On Wednesday, October 21, a Canadian rap artist named Dirk Brinkman, known better by his  nickname Baba Brinkman, visited St. George’s to perform for the grade 11s and 12s. Baba Brinkman is a Vancouver-born rapper and entertainer. He is widely recognized for his recordings and performances that combine hip hop music with literature, science and theatre. He has written and co-written six hip-hop plays which have toured the world and enjoyed successful runs at the Edinburgh Fringe Festival and off-Broadway in New York.

Baba has also released ten original rap albums on his independent label Lit Fuse Records, including most recently The Rap Guide to Wilderness and The Rap Guide to Medicine.

At lunch, Baba hosted a Q&A session before his presentation so students could get to know him better before they watched his presentation.

One thing he explained was the process he goes through when writing a song. “I work with a bunch of producers who send me their half-made songs, and I’ll have a project that I’m writing about, let’s say climate change. So I want a beat that captures the seriousness of the topic, so I’ll go through the beats and be like no, that’s too happy, no, that’s too silly, until I find the one that gives the perfect sound. Then I’ll play that beat on an 8-bar loop for hours and then go to a Word document and just write it out. If I get stuck, I’ll go read an article on what I’m trying to capture and pull a phrase out of it and try and fit that phrase to the beat and build on that.”

When asked about why he uses rap as his form of communication about these topics, Baba gave a very interesting response. “Well the reason I use rap is because I love rap. I just really resonate and love the craft of a rap song and I’ve always valued literary craftsmanship above all other art forms, it was just what I was the best at my self and what I found the most enjoyable. So when I discovered it I was like, the new shakespeares are going to be rappers and I want to master this craft and use it to communicate. I think I would be just as passionate about my ideas and these topics whatever the medium was that I expressed them in. So I think to answer your question I am passionate about both, I love rapping which is why I am rapping, and I am passionate about the ideas which is why the ideas are the substance of what I’m rapping about. I’ll discover things and think “how doesn’t anybody know about this, this is so important, why is everyone talking about the Kardashians instead of this?” So then I’ll be like, that’s what I’m going to write a rap song about.”

After the Q&A session, Baba and the students proceeded to the auditorium where he performed his brand new show called the Rap Guide to Climate Chaos. He wowed the audience with his ability to rap about such important topics in a way that was unique and smooth. He rapped several songs about climate, bringing a new and fresh sound while keeping the audience engaged with his energy and entertaining personality.  Grade 11 student William Chen said,  “Call it lyrical acrobatics, but there was definitely some magic involved in the way he chose words that rhymed and made sense in context to the song.”  

Once he finished the show, he held another short Q&A session where he responded to three different students. Then, to the amazement of all, he performed a freestyle rap responding to each of the three questions again, in more depth and with improvised rhymes.

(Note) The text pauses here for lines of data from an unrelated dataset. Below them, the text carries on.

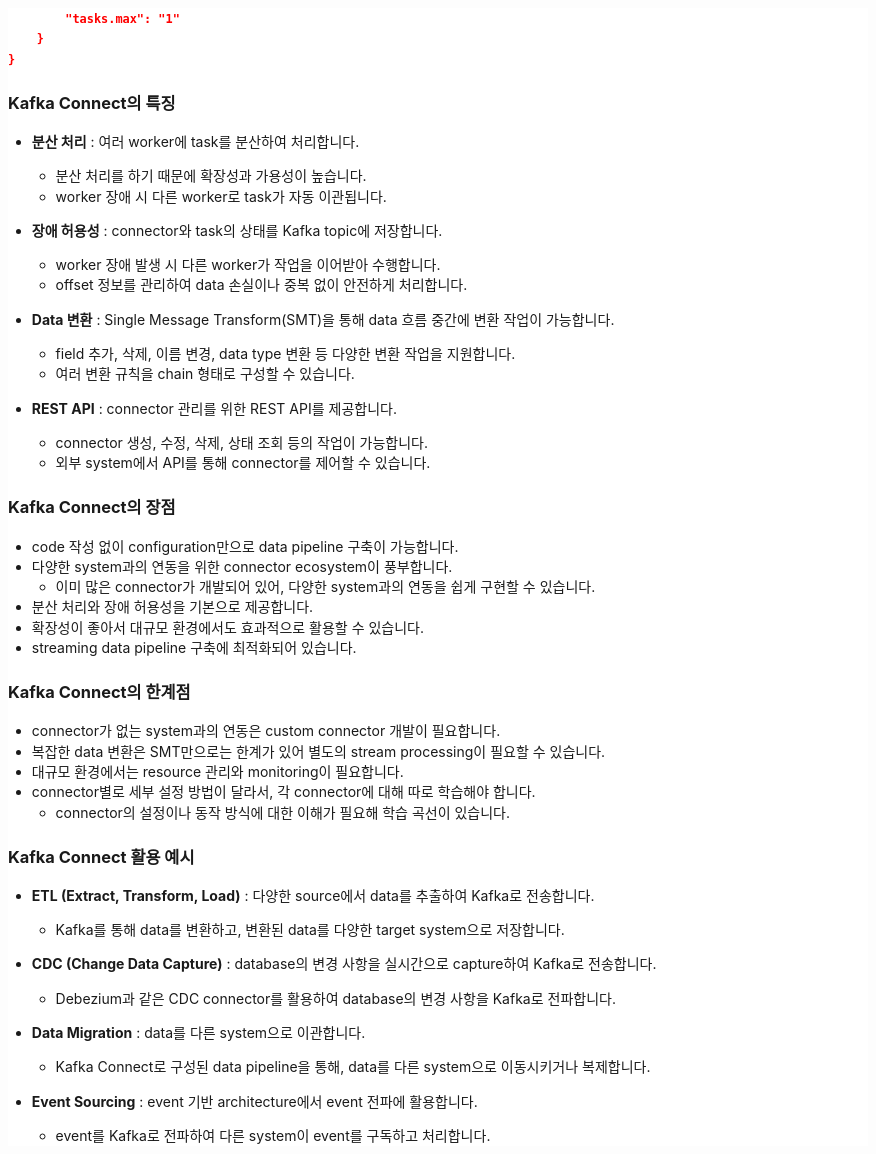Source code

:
 ```json
        "tasks.max": "1"
    }
}
```


### Kafka Connect의 특징

- **분산 처리** : 여러 worker에 task를 분산하여 처리합니다.
    - 분산 처리를 하기 때문에 확장성과 가용성이 높습니다.
    - worker 장애 시 다른 worker로 task가 자동 이관됩니다.

- **장애 허용성** : connector와 task의 상태를 Kafka topic에 저장합니다.
    - worker 장애 발생 시 다른 worker가 작업을 이어받아 수행합니다.
    - offset 정보를 관리하여 data 손실이나 중복 없이 안전하게 처리합니다.

- **Data 변환** : Single Message Transform(SMT)을 통해 data 흐름 중간에 변환 작업이 가능합니다.
    - field 추가, 삭제, 이름 변경, data type 변환 등 다양한 변환 작업을 지원합니다.
    - 여러 변환 규칙을 chain 형태로 구성할 수 있습니다.

- **REST API** : connector 관리를 위한 REST API를 제공합니다.
    - connector 생성, 수정, 삭제, 상태 조회 등의 작업이 가능합니다.
    - 외부 system에서 API를 통해 connector를 제어할 수 있습니다.


### Kafka Connect의 장점

- code 작성 없이 configuration만으로 data pipeline 구축이 가능합니다.
- 다양한 system과의 연동을 위한 connector ecosystem이 풍부합니다.
    - 이미 많은 connector가 개발되어 있어, 다양한 system과의 연동을 쉽게 구현할 수 있습니다.
- 분산 처리와 장애 허용성을 기본으로 제공합니다.
- 확장성이 좋아서 대규모 환경에서도 효과적으로 활용할 수 있습니다.
- streaming data pipeline 구축에 최적화되어 있습니다.


### Kafka Connect의 한계점

- connector가 없는 system과의 연동은 custom connector 개발이 필요합니다.
- 복잡한 data 변환은 SMT만으로는 한계가 있어 별도의 stream processing이 필요할 수 있습니다.
- 대규모 환경에서는 resource 관리와 monitoring이 필요합니다.
- connector별로 세부 설정 방법이 달라서, 각 connector에 대해 따로 학습해야 합니다.
    - connector의 설정이나 동작 방식에 대한 이해가 필요해 학습 곡선이 있습니다.


### Kafka Connect 활용 예시

- **ETL (Extract, Transform, Load)** : 다양한 source에서 data를 추출하여 Kafka로 전송합니다.
    - Kafka를 통해 data를 변환하고, 변환된 data를 다양한 target system으로 저장합니다.

- **CDC (Change Data Capture)** : database의 변경 사항을 실시간으로 capture하여 Kafka로 전송합니다.
    - Debezium과 같은 CDC connector를 활용하여 database의 변경 사항을 Kafka로 전파합니다.

- **Data Migration** : data를 다른 system으로 이관합니다.
    - Kafka Connect로 구성된 data pipeline을 통해, data를 다른 system으로 이동시키거나 복제합니다.

- **Event Sourcing** : event 기반 architecture에서 event 전파에 활용합니다.
    - event를 Kafka로 전파하여 다른 system이 event를 구독하고 처리합니다.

Students were blown away at how he was able to simultaneously rap on the spot and still make a catchy and informative piece of art.

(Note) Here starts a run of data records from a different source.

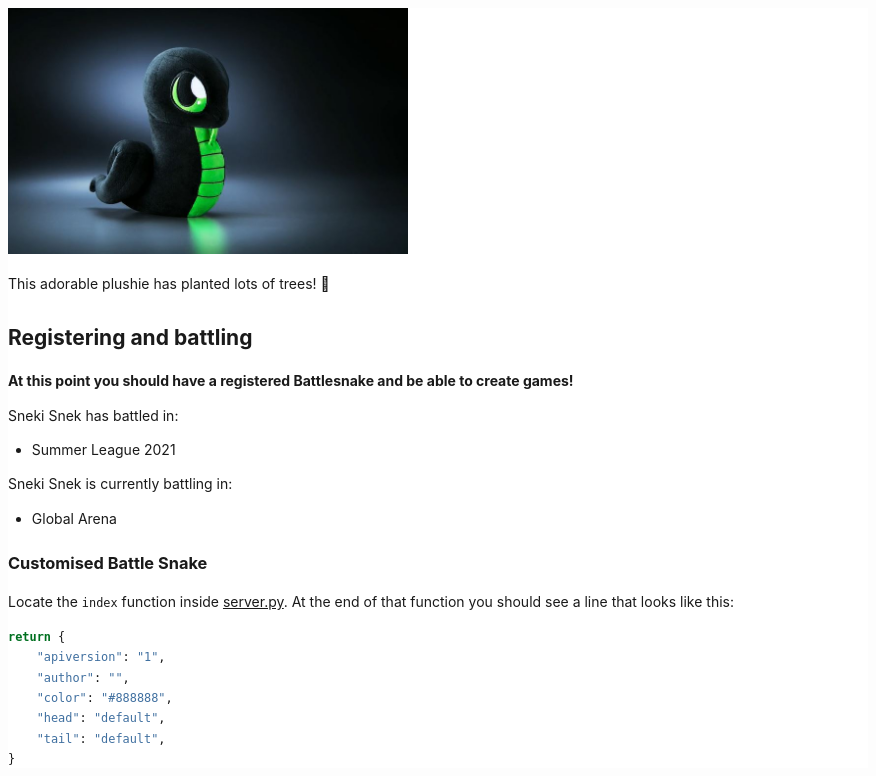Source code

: <a href="https://www.razer.com/gear-accessories/razer-sneki-snek-plushie/" target="blank"><img align="" src="https://github.com/mishmanners/starter-snake-python/blob/main/images/plushie.jpg" width="400" /></a>

This adorable plushie has planted lots of trees! 🌳

## Registering and battling

**At this point you should have a registered Battlesnake and be able to create games!**

Sneki Snek has battled in:
- Summer League 2021

Sneki Snek is currently battling in:
- Global Arena

### Customised Battle Snake

Locate the `index` function inside [server.py](server.py#L15). At the end of that function you should see a line that looks like this:

```python
return {
    "apiversion": "1",
    "author": "",
    "color": "#888888",
    "head": "default",
    "tail": "default",
}
```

Baba Brinkman’s show was an educational performance that gave the audience a uniquely-delivered message on important global topics.  After the show, Alvin Tsuei (grade 11) said, “I think that his performance really highlighted the beauty of literature, and how versatile it truly could be. On paper, his raps could be seen as passionate poems on issues like climate change. However, converting those words to rap added a brand new dimension to his work and enhanced the meaning of his messages.”